In honour of the Australian Psychological Society’s Psychology Week and the theme of thriving in the digital age, I wanted to write about ways to put some boundaries around use of mobile phones, while also celebrating these amazing devices.
Is a complete digital detox necessary?
A mobile phone can be a fantastic life assistant. Personally, I use mine to keep in touch with clients when I am out of the office, to manage bank accounts, book my fitness sessions, as my alarm clock, my weather reporter and my mindfulness guru.
I have apps to keep me up to date with what is happening at my kids’ school, the latest mental health drugs, help me learn a new language, and even to order my coffee for my morning walk by the beach!
My travel itinerary is always stored on my phone, I can check transport timetables and book taxis and Ubers, I can use my phone as a remote for my TV, and to play music.
Of course, I also use it to talk to friends and family and to take photos of my day.
These devices really are amazing. No wonder we have trouble putting them down!
So, do we need a digital detox?
A balanced digital diet
My good friend, Rachel Eagleton of Nourishd, is an excellent nutritionist. She feels that we don’t need diet detoxes but to eat all of the food groups in the recommended amounts and to practice moderation most of the time, so that we can avoid the drastic change a detox requires.
I am suggesting the same approach to mobile phone use. Let’s rein in the use, have some times without the device, and have a balance between useful apps and time-wasters.
This means we don’t have to do the (often unrealistic) cold-turkey removal of mobile phones from our lives for a time. Going cold turkey is quite a drastic measure. Let’s face it: we have these devices because they are so useful. In many cases we use them for safety reasons such as letting one another know where we are (this is particularly true for young children who are perhaps getting themselves home from school, etc).
The desire to do a full reset is understandable. For many people it is easier to conceive of a purge than it is to imagine making smaller adjustments. But little tweaks to our mobile phone use should mean that we don’t need to take drastic measures so that our mobile phone use never gets out of control and never becomes a problem in our lives.
5 ways to avoid a digital detox using healthy eating principles
These good nutrition principles can apply to digital devices. Follow these guidelines and you may find you no longer have the need for a dramatic digital detox.
1. Clean Diet
Do a stocktake of your apps – in much the same way you would look at what you currently eat when you first see a nutritionist.
Keep the apps that serve you well, and reduce or remove those that don’t. If Instagram leaves you feeling envious, underachieving, or just takes up more of your time than you’re happy with, consider taking it out of your “diet”. If you waste hours on Candy Crush, maybe it needs to go, the same way you would get rid of a daily ice cream if you were aiming to improve your physical health.
2. Portion Control
Similar to the idea of reducing the amount of food you eat in order to reduce calorie intake, if you find you have just “lost” an hour on Facebook, consider putting a timer on to remind you when you have had enough time (I would suggest 20 minutes is plenty).

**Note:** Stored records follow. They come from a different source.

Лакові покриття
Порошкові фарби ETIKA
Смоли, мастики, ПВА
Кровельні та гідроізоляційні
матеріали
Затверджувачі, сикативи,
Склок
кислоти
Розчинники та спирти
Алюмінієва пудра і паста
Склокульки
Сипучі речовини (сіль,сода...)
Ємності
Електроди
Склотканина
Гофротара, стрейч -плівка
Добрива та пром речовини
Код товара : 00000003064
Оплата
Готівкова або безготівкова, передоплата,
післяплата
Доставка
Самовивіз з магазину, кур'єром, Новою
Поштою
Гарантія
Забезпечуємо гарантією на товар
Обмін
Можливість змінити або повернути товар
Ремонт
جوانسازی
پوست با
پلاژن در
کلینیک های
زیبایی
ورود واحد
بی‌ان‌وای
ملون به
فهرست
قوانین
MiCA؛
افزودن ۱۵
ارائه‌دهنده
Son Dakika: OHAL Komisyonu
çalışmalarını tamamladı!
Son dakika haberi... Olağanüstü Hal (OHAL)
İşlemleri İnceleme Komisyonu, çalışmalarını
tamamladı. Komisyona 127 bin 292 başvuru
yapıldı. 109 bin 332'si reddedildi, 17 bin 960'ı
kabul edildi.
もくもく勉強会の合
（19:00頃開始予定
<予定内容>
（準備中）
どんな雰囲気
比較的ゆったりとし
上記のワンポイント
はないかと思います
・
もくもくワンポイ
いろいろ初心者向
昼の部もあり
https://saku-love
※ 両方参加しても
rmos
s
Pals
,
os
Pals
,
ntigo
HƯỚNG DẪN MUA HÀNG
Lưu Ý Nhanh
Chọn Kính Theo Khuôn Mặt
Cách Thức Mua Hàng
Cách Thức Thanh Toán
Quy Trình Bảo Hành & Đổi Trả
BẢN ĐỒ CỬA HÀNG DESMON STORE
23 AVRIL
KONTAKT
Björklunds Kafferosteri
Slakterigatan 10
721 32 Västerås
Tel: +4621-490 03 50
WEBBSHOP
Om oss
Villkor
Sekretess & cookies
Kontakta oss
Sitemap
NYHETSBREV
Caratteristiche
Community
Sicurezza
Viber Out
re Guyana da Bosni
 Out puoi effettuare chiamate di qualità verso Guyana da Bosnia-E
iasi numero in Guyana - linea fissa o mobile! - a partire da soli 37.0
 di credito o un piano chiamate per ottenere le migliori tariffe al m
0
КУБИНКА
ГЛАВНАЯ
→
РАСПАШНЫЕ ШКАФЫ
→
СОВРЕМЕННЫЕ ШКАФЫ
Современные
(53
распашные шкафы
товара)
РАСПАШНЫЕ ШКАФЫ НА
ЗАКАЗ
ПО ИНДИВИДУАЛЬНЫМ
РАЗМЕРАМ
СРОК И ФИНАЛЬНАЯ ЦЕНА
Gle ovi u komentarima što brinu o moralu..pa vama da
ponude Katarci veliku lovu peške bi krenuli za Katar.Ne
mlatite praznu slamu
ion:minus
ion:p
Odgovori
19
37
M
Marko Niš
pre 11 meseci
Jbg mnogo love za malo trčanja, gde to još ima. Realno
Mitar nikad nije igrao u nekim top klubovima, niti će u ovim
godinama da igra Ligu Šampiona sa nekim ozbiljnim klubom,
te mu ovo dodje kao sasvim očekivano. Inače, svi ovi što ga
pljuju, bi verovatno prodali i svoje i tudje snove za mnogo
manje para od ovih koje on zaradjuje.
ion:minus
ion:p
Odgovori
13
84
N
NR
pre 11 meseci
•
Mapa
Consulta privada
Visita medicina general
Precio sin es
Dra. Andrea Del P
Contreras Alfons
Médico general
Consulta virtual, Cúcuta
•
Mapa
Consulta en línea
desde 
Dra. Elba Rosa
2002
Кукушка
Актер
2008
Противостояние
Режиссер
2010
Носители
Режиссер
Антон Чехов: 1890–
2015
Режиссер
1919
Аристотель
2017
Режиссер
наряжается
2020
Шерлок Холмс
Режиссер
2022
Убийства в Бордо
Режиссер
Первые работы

I make myself buy 30g boxes of almonds so that I only eat a handful, rather than three, as I would if I bought nuts in larger quantities. This allowed me to get used to what a serve was. This approach can work for your digital diet too. You will find you become accustomed to shorter times spent on an app and will gain greater control over your device usage as a result.
3. No Food After Dinner
A common healthy eating strategy is to stop eating for the day following the evening meal.
You can reduce your phone use by finishing with it from a certain time, at least one hour before you go to bed (because of the “blue light” interruption to melatonin release – this is the hormone that tells our brains and bodies to close up shop for the night).
I can hear people everywhere saying that would not be possible – but it is and I do it. I don’t respond to messages or emails after certain point in the evening, keeping my relaxation and unwinding time as just that.
4. No Food in the Bedroom
Following on from the previous point, just as most of us would not take food in to our bed (okay, I do enjoy breakfast in bed on Mother’s Day), an easy way to minimise use of phones is to resist picking up your phone as soon as you wake.
A lot of people like to keep phones out of the bedroom and this is also a great idea, but for me personally, I love the Bedtime setting on my iPhone as it reminds me to get to bed on time at night and wakes me gently in the morning, so I am keen to keep it nearby as I slumber. However, if you find that you are unable to resist a check on work emails or social media as soon as you wake, maybe your phone can spend the night in another room.
5. Exercise More
Just as exercise is a part of a healthy lifestyle, and might be suggested by a nutritionist, getting out and about is also helpful for minimising your mobile usage time.
When you are exercising you are likely to be so engaged in what you are doing that you can’t use your phone (except maybe for music, or perhaps you use an exercise app such as the great yoga and tabata ones that are available). It’s pretty hard to go for a run, do a circuit, take pilates or use a skipping rope whilst looking at your phone.
Adding exercise is a healthy way to reduce your hours on your phone, and to introduce one of the best mental health supporters there is, into your daily life. It’s a win-win!
What are your thoughts on doing a complete digital detox versus managing your usage of mobile phones? Have you tried any of these suggestions? How’d you go?